**Problem requirements:** Copy out the lines of the records below, and only those lines, from the one with "28: (87, 372)" through the one with "51: (99, 349)", exactly as they appear.

**Material for this task:**
══════

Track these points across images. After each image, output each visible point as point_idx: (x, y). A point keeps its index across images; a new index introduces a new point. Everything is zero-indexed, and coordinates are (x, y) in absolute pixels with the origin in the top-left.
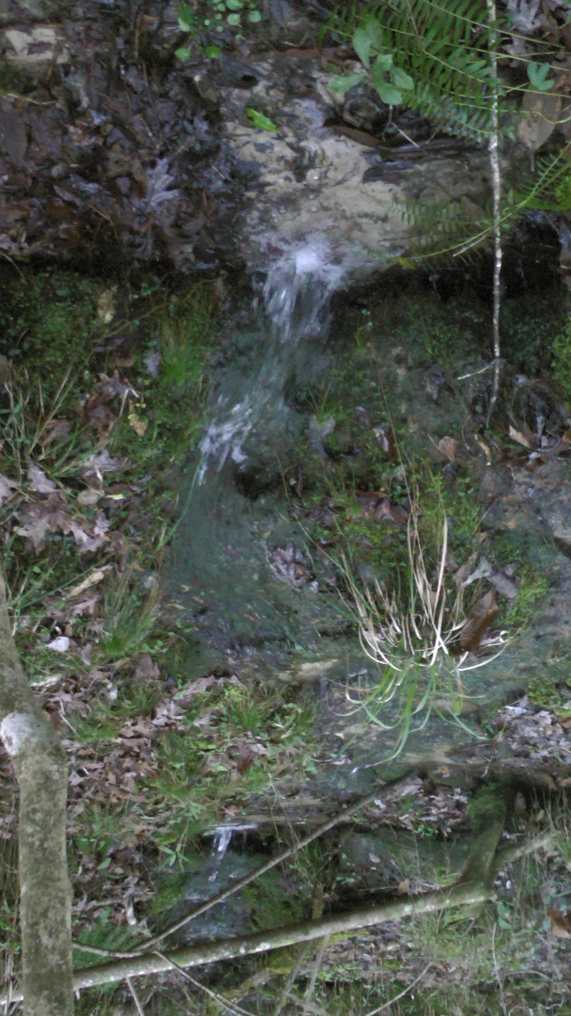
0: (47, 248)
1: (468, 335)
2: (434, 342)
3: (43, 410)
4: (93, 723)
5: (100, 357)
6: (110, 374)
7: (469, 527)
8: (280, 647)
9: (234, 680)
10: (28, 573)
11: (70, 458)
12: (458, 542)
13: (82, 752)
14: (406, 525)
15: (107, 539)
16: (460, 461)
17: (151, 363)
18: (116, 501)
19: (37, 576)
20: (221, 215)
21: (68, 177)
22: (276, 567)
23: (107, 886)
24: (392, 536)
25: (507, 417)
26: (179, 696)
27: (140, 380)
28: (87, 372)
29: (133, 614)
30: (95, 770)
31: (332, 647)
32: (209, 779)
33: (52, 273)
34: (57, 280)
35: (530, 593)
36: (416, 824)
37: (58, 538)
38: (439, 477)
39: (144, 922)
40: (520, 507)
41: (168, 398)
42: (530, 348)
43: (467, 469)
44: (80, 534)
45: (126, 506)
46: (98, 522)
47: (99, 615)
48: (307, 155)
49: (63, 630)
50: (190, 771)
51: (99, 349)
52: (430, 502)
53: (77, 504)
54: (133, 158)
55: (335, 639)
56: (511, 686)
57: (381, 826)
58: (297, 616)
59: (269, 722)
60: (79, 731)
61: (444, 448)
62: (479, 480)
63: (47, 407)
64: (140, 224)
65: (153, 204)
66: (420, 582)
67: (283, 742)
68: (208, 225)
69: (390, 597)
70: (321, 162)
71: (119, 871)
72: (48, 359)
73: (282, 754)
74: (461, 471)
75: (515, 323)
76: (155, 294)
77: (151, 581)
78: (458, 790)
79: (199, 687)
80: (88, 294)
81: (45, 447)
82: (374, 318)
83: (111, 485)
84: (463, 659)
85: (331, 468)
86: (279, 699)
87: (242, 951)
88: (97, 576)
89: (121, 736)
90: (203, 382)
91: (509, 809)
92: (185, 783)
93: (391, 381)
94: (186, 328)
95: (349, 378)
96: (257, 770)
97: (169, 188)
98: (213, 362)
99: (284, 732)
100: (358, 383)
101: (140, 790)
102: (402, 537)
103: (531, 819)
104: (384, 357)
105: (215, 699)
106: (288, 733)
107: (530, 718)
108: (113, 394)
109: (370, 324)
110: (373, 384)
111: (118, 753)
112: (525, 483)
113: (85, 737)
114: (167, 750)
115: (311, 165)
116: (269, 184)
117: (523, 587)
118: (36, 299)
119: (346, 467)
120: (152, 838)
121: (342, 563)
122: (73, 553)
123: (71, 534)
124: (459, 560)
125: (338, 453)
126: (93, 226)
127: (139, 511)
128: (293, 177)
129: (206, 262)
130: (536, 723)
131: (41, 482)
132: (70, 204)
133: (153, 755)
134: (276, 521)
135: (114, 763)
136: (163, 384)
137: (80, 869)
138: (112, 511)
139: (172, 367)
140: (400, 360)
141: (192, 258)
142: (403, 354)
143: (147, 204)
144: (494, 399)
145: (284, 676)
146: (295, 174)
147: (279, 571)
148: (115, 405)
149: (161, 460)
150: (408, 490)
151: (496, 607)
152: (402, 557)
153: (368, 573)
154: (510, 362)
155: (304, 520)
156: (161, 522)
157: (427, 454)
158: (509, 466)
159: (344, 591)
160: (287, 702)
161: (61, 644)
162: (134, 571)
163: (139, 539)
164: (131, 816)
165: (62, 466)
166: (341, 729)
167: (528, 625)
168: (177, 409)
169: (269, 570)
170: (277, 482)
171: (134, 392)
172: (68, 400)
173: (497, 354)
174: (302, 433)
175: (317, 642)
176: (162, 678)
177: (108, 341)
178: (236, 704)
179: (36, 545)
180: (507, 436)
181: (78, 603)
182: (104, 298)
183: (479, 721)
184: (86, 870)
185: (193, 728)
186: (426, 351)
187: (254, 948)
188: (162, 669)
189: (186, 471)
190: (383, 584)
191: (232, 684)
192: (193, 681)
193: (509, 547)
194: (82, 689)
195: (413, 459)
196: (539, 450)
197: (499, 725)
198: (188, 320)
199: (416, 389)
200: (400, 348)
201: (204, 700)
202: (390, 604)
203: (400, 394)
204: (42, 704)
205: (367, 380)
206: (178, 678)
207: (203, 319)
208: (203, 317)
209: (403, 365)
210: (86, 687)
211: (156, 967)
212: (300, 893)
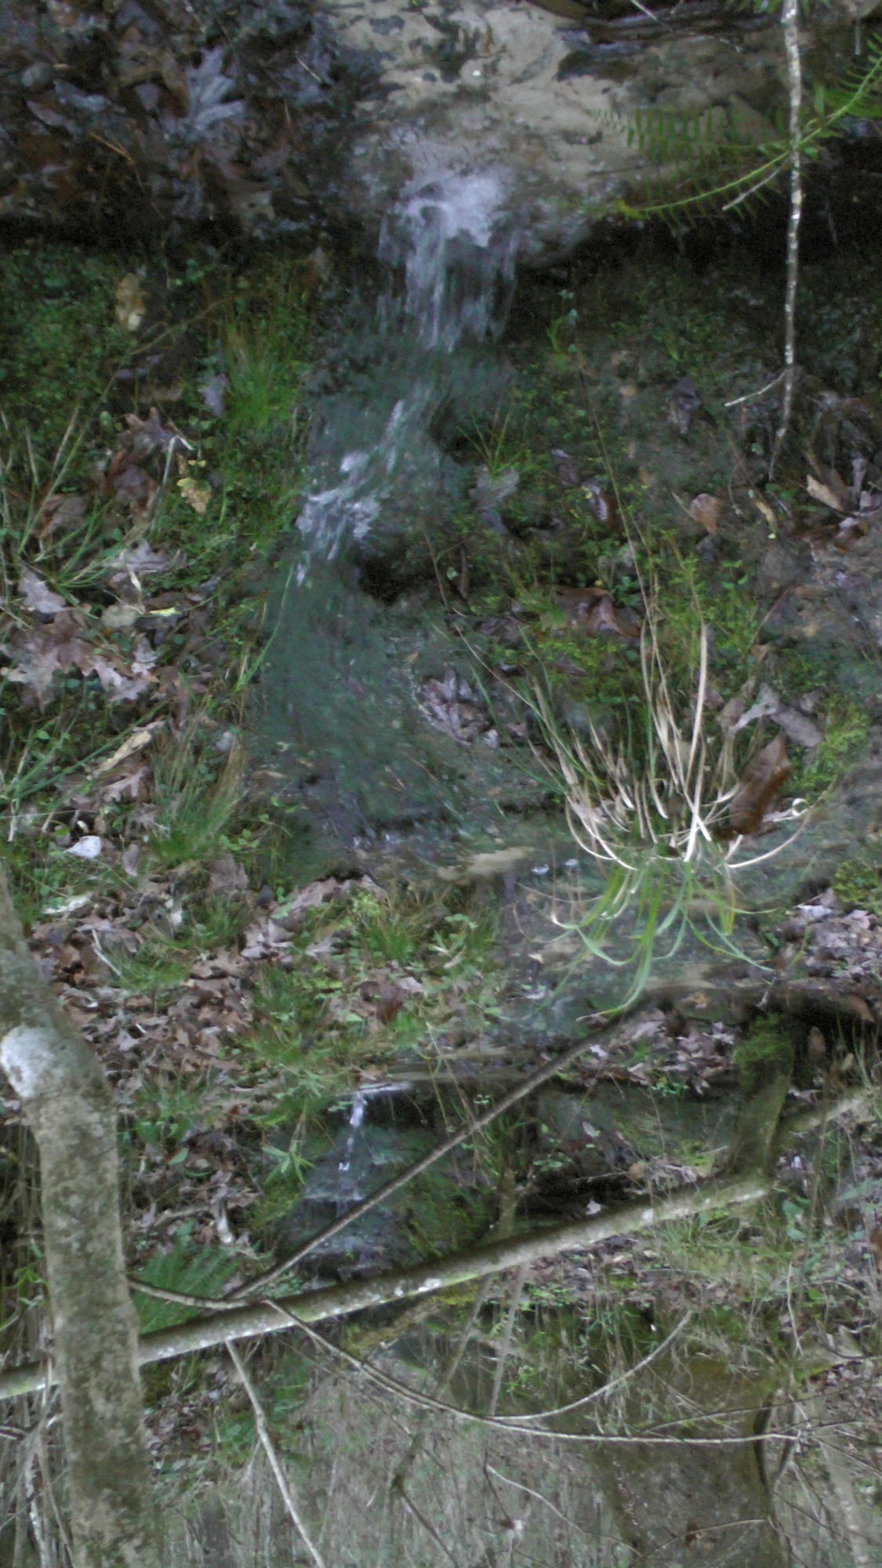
0: (24, 205)
1: (740, 329)
2: (683, 341)
3: (36, 479)
4: (148, 960)
5: (126, 387)
6: (144, 415)
7: (742, 638)
8: (439, 830)
9: (367, 882)
10: (29, 741)
11: (87, 557)
12: (723, 662)
13: (134, 1003)
14: (638, 636)
15: (154, 679)
16: (724, 532)
17: (212, 392)
18: (165, 620)
19: (44, 745)
20: (317, 142)
21: (50, 86)
22: (430, 709)
23: (186, 1187)
24: (617, 655)
25: (804, 460)
26: (282, 913)
27: (193, 422)
28: (105, 414)
29: (203, 793)
30: (156, 1026)
31: (524, 830)
32: (334, 1033)
33: (34, 249)
34: (45, 261)
35: (839, 740)
36: (655, 1076)
37: (74, 683)
38: (692, 560)
39: (245, 1238)
40: (823, 602)
41: (243, 449)
42: (843, 346)
43: (737, 546)
44: (110, 675)
45: (182, 626)
46: (139, 655)
47: (147, 799)
48: (461, 35)
49: (91, 824)
50: (305, 1024)
51: (124, 374)
52: (677, 600)
53: (103, 629)
54: (163, 48)
55: (527, 818)
56: (807, 873)
57: (600, 1081)
58: (466, 784)
59: (425, 945)
60: (125, 973)
61: (699, 513)
62: (757, 562)
63: (45, 476)
64: (180, 160)
65: (200, 128)
66: (663, 727)
67: (447, 974)
68: (296, 159)
69: (615, 751)
70: (486, 48)
71: (203, 1163)
72: (39, 394)
73: (450, 990)
74: (726, 548)
75: (819, 306)
76: (210, 276)
77: (227, 738)
79: (313, 897)
80: (99, 283)
81: (45, 540)
82: (579, 303)
83: (155, 595)
84: (734, 847)
85: (515, 551)
86: (439, 909)
87: (399, 1293)
88: (142, 738)
89: (193, 976)
90: (299, 420)
91: (798, 1053)
92: (297, 1043)
93: (610, 407)
94: (266, 332)
95: (542, 401)
96: (409, 1017)
97: (227, 99)
98: (313, 386)
99: (449, 959)
100: (556, 412)
101: (228, 1053)
102: (632, 655)
103: (833, 1068)
104: (598, 369)
105: (339, 913)
106: (457, 960)
107: (837, 920)
108: (152, 446)
109: (574, 313)
110: (581, 413)
111: (188, 1001)
112: (832, 565)
113: (137, 982)
114: (267, 993)
115: (470, 53)
116: (397, 87)
117: (830, 731)
118: (12, 294)
119: (539, 548)
120: (250, 1116)
121: (535, 699)
122: (100, 705)
123: (95, 675)
124: (728, 692)
125: (524, 526)
126: (99, 167)
127: (203, 634)
128: (437, 73)
129: (295, 218)
130: (846, 927)
131: (41, 597)
132: (59, 132)
133: (243, 1001)
134: (426, 636)
135: (185, 1015)
136: (233, 425)
137: (143, 1166)
138: (159, 635)
139: (247, 399)
140: (624, 373)
141: (270, 213)
142: (630, 362)
143: (189, 128)
144: (781, 433)
145: (447, 873)
146: (442, 68)
147: (434, 715)
148: (156, 463)
149: (235, 552)
150: (641, 583)
151: (786, 763)
152: (632, 688)
153: (579, 714)
154: (811, 371)
155: (472, 634)
156: (239, 650)
157: (671, 524)
158: (807, 540)
159: (540, 743)
160: (454, 913)
161: (90, 847)
162: (201, 725)
163: (206, 675)
164: (217, 1091)
165: (75, 570)
166: (538, 948)
167: (837, 784)
168: (258, 465)
169: (420, 712)
170: (426, 574)
171: (184, 441)
172: (77, 463)
173: (790, 360)
174: (466, 496)
175: (499, 822)
176: (252, 887)
177: (137, 360)
178: (371, 919)
179: (39, 695)
180: (803, 491)
181: (112, 782)
182: (127, 288)
183: (755, 929)
184: (152, 1166)
185: (306, 959)
186: (669, 357)
187: (416, 1287)
188: (250, 872)
189: (276, 565)
190: (603, 732)
191: (364, 890)
192: (301, 888)
193: (806, 667)
194: (127, 911)
195: (649, 532)
196: (856, 513)
197: (786, 933)
198: (268, 319)
199: (652, 419)
200: (625, 352)
201: (321, 916)
202: (616, 763)
203: (626, 427)
204: (64, 936)
205: (570, 406)
206: (278, 885)
207: (294, 316)
208: (293, 313)
209: (630, 380)
210: (132, 908)
211: (269, 1324)
212: (479, 1183)
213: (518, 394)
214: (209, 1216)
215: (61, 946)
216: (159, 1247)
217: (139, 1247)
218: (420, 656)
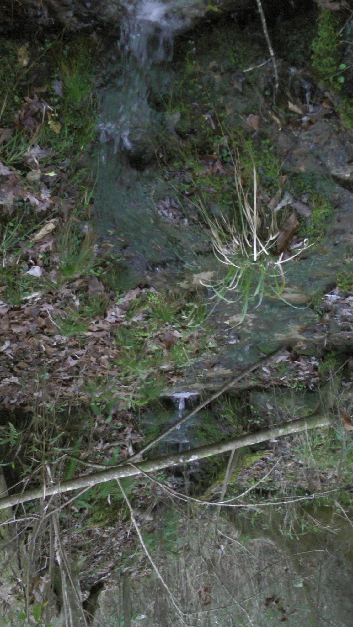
2: (236, 55)
4: (70, 323)
5: (25, 87)
6: (32, 97)
7: (274, 172)
8: (176, 265)
9: (152, 290)
10: (6, 227)
12: (268, 183)
13: (70, 343)
15: (51, 201)
16: (262, 130)
17: (57, 87)
18: (51, 177)
19: (12, 228)
22: (162, 212)
23: (115, 434)
24: (228, 184)
25: (287, 97)
26: (120, 301)
27: (51, 99)
28: (16, 97)
30: (82, 355)
32: (150, 356)
35: (320, 213)
36: (292, 382)
37: (21, 204)
38: (250, 142)
40: (306, 156)
41: (72, 109)
42: (298, 50)
43: (267, 134)
44: (34, 200)
45: (59, 180)
46: (43, 191)
47: (56, 250)
49: (36, 262)
50: (137, 351)
51: (24, 83)
52: (246, 158)
53: (27, 181)
55: (206, 256)
56: (327, 280)
57: (271, 386)
58: (181, 243)
59: (179, 315)
60: (64, 329)
61: (251, 122)
62: (276, 141)
67: (189, 328)
69: (231, 223)
71: (120, 424)
73: (192, 336)
74: (263, 136)
76: (54, 46)
77: (86, 228)
78: (314, 358)
79: (132, 296)
80: (12, 50)
82: (196, 44)
83: (46, 166)
84: (281, 257)
85: (182, 144)
86: (184, 302)
88: (50, 226)
89: (90, 331)
90: (93, 98)
92: (135, 359)
93: (212, 84)
94: (76, 64)
95: (185, 85)
96: (178, 348)
98: (97, 84)
99: (189, 321)
100: (192, 88)
101: (112, 367)
102: (233, 184)
104: (205, 69)
105: (143, 303)
106: (191, 322)
107: (344, 302)
108: (37, 110)
110: (200, 87)
111: (92, 342)
112: (306, 140)
113: (68, 331)
114: (120, 338)
117: (315, 209)
119: (191, 142)
120: (133, 402)
121: (199, 205)
122: (32, 213)
123: (28, 200)
124: (271, 194)
125: (184, 133)
126: (9, 7)
127: (67, 182)
129: (86, 22)
131: (1, 169)
133: (113, 343)
134: (157, 183)
135: (92, 349)
136: (67, 100)
137: (96, 424)
138: (51, 184)
139: (71, 89)
140: (215, 70)
141: (75, 20)
142: (217, 65)
144: (277, 86)
145: (183, 284)
147: (164, 215)
148: (39, 116)
149: (74, 148)
150: (231, 152)
151: (298, 224)
152: (235, 198)
153: (217, 210)
154: (283, 60)
155: (172, 180)
156: (84, 190)
157: (241, 128)
159: (203, 223)
160: (188, 302)
161: (36, 271)
162: (73, 222)
163: (73, 201)
164: (113, 385)
165: (12, 157)
166: (227, 319)
167: (324, 235)
168: (79, 115)
172: (8, 115)
173: (272, 54)
174: (162, 124)
175: (196, 259)
176: (106, 291)
177: (28, 77)
178: (157, 305)
179: (9, 209)
180: (288, 108)
181: (41, 244)
182: (22, 51)
183: (312, 307)
184: (100, 425)
185: (134, 323)
186: (231, 61)
187: (188, 459)
188: (105, 285)
189: (93, 155)
190: (227, 216)
191: (152, 293)
192: (127, 293)
193: (303, 184)
194: (58, 301)
195: (232, 132)
196: (308, 114)
197: (325, 309)
198: (76, 59)
199: (228, 87)
200: (214, 62)
201: (137, 305)
202: (231, 227)
203: (218, 91)
204: (37, 313)
205: (196, 85)
206: (117, 290)
207: (86, 58)
208: (86, 57)
209: (217, 72)
210: (60, 300)
211: (131, 473)
212: (230, 433)
213: (177, 82)
214: (126, 446)
215: (36, 317)
216: (106, 458)
217: (97, 458)
218: (156, 191)
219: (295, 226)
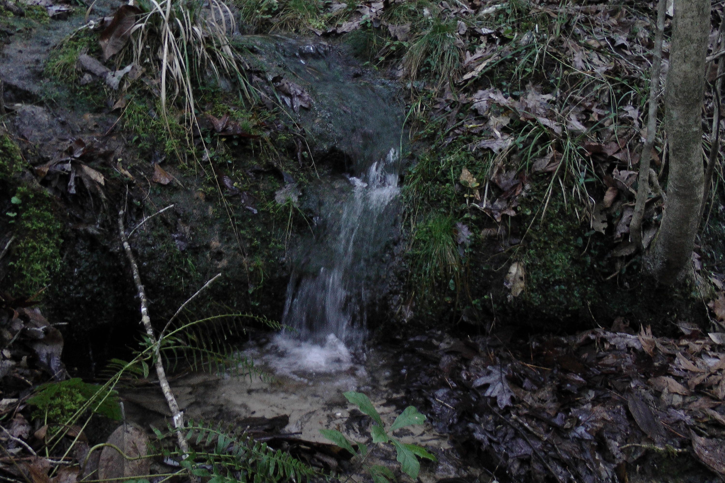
2: (186, 270)
6: (505, 217)
9: (319, 32)
15: (471, 99)
16: (149, 164)
17: (465, 234)
18: (472, 123)
19: (526, 67)
25: (107, 194)
26: (366, 18)
27: (474, 217)
35: (65, 60)
37: (516, 94)
38: (168, 149)
40: (83, 129)
41: (442, 206)
43: (140, 157)
44: (497, 97)
45: (460, 122)
46: (484, 108)
49: (490, 37)
52: (175, 131)
53: (508, 116)
54: (532, 406)
61: (166, 175)
62: (128, 148)
63: (556, 182)
74: (147, 156)
79: (348, 26)
83: (482, 132)
85: (274, 161)
86: (275, 21)
88: (470, 75)
90: (410, 226)
93: (225, 234)
94: (436, 269)
97: (486, 386)
98: (403, 244)
100: (257, 234)
104: (234, 258)
105: (332, 20)
108: (496, 203)
110: (243, 232)
117: (73, 63)
118: (577, 285)
119: (259, 161)
122: (499, 86)
123: (505, 97)
125: (270, 173)
127: (448, 119)
129: (419, 342)
136: (450, 217)
138: (473, 116)
139: (445, 231)
140: (219, 255)
142: (216, 261)
147: (303, 91)
148: (493, 194)
149: (438, 155)
151: (102, 43)
153: (223, 83)
154: (105, 249)
156: (421, 118)
157: (182, 171)
160: (267, 20)
170: (316, 159)
171: (478, 206)
173: (126, 244)
176: (385, 27)
178: (314, 17)
179: (533, 89)
180: (106, 177)
181: (481, 57)
182: (518, 288)
186: (193, 262)
188: (387, 32)
191: (320, 29)
192: (356, 28)
193: (90, 97)
195: (196, 166)
196: (73, 159)
199: (200, 228)
201: (341, 18)
203: (215, 223)
205: (249, 237)
206: (370, 28)
207: (420, 281)
209: (215, 251)
213: (279, 246)
219: (106, 41)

══════

**Written solution:**
28: (87, 372)
29: (133, 614)
30: (95, 770)
31: (332, 647)
32: (209, 779)
33: (52, 273)
34: (57, 280)
35: (530, 593)
36: (416, 824)
37: (58, 538)
38: (439, 477)
39: (144, 922)
40: (520, 507)
41: (168, 398)
42: (530, 348)
43: (467, 469)
44: (80, 534)
45: (126, 506)
46: (98, 522)
47: (99, 615)
48: (307, 155)
49: (63, 630)
50: (190, 771)
51: (99, 349)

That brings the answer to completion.